The European Union exempts Latin America from its list of exports that generate deforestation.

Latin American countries were removed from the European Commission's "high-risk" list, whose exports to the European Union of products such as cocoa, coffee, palm oil, or timber could lead to deforestation at source.
The Commission, however, did include Russia, Belarus, North Korea, and Myanmar in that category. "Countries identified in the high-risk category in this first reference list are subject to UN Security Council or EU Council sanctions on the import or export of the relevant raw materials and products," the European Commission said in a statement.

Colombian cocoa. Photo: Private archive
The classification is a key part of the EU's Law on Imported Deforestation, a groundbreaking environmental regulation key to the European Green Deal passed in the last EU legislature and revised downwards with the change in the political cycle in Brussels, giving importers an extra year to comply with the regulations.
The review came after intense pressure from certain industries, political parties, and countries such as Brazil, Bolivia, Colombia, Peru, Ecuador, Venezuela, Indonesia, the United States, Malaysia, Australia, New Zealand, and Canada. None of them appear on the European list of high-risk countries, which determines "the level of compliance controls that the competent authorities of Member States must implement for a country (1% for low-risk countries, 3% for standard-risk countries, and 9% for high-risk countries)."
There are also no countries in the medium-risk category, although the lists may evolve. The objective of the legislation is to prevent certain raw materials and derived products consumed in the EU from generating deforestation, as between 1990 and 2020, a larger area of forest was destroyed globally than the EU, and nearly 10% of this is attributable to European consumption.

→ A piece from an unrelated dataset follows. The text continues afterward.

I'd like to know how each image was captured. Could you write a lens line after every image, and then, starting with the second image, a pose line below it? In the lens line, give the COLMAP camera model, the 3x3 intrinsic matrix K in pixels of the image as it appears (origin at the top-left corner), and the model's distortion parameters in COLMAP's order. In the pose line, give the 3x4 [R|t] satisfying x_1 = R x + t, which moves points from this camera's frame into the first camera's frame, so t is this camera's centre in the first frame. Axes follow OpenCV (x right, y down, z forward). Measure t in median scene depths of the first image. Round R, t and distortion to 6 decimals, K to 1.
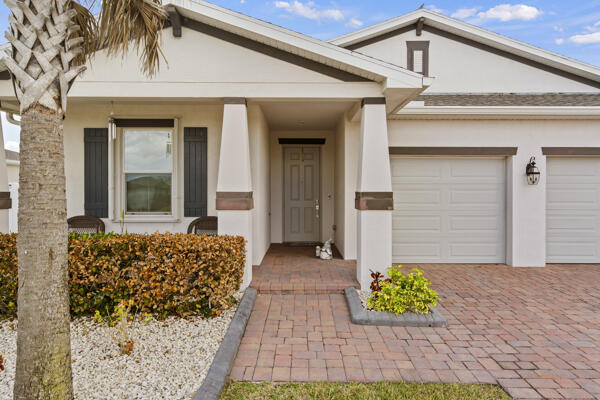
lens RADIAL K [[403.9, 0, 299.1], [0, 403.9, 190.0], [0, 0, 1]] dist [-0.000706, 0.000850]
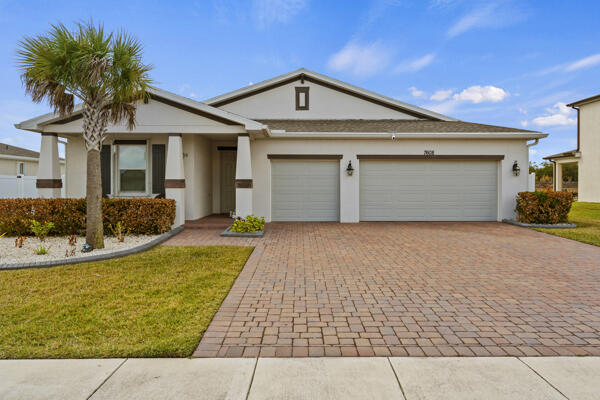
lens RADIAL K [[411.5, 0, 302.3], [0, 411.5, 184.8], [0, 0, 1]] dist [-0.021979, -0.000646]
pose [[0.999868, 0.001394, 0.016188, 0.364091], [-0.001478, 0.999985, 0.005203, 0.016804], [-0.016181, -0.005227, 0.999855, -0.867569]]
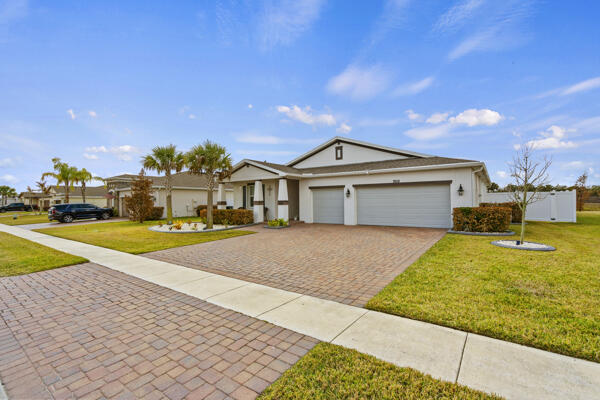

Colombian coffee growers. Photo: Jaiver Nieto. EL TIEMPO
The regulations affect livestock, cocoa, coffee, palm oil, soybeans, timber, and rubber, including derivatives such as leather, chocolate, and furniture.
Companies importing these raw materials into the EU must demonstrate, through a geolocation system, that they have not generated deforestation or forest degradation in the areas where the resources were obtained.
The regulations also apply to the EU market, but all EU Member States are classified as "low risk" on the list distributed Thursday by the European Commission, which received a "favorable consensus opinion" from the 27 member states, according to the European Commission.
The rules were due to come into effect in December 2024, but Ursula von der Leyen's second European Commission proposed amending its own law to offer businesses a one-year extension, a move that was accepted by member states through the EU Council and also the European Parliament.
Large companies and operators will have to comply with the regulations starting December 30, 2025, and small businesses have until June 30, 2026, to adapt.
Environmental organizations harshly criticized the postponement of the regulations at the time, a decision that WWF called "a deeply disappointing step backward," and they are once again criticizing the selection of countries included in the high-risk category.

Palm oil cultivation generates nearly 63,000 jobs in the department of Meta. Photo: Fedepalma
"The benchmark system unfortunately falls short of what science demands, as countries like Brazil and Paraguay have not been classified as 'high risk,' despite the deforestation crisis that is consuming climate-critical forests like the Amazon and the Gran Chaco," said Global Witness.
However, the NGO noted that the list's lack of ambition "should not undermine the power of this law to protect forests," as low- and medium-risk countries will also be subject to controls, albeit to a lesser extent.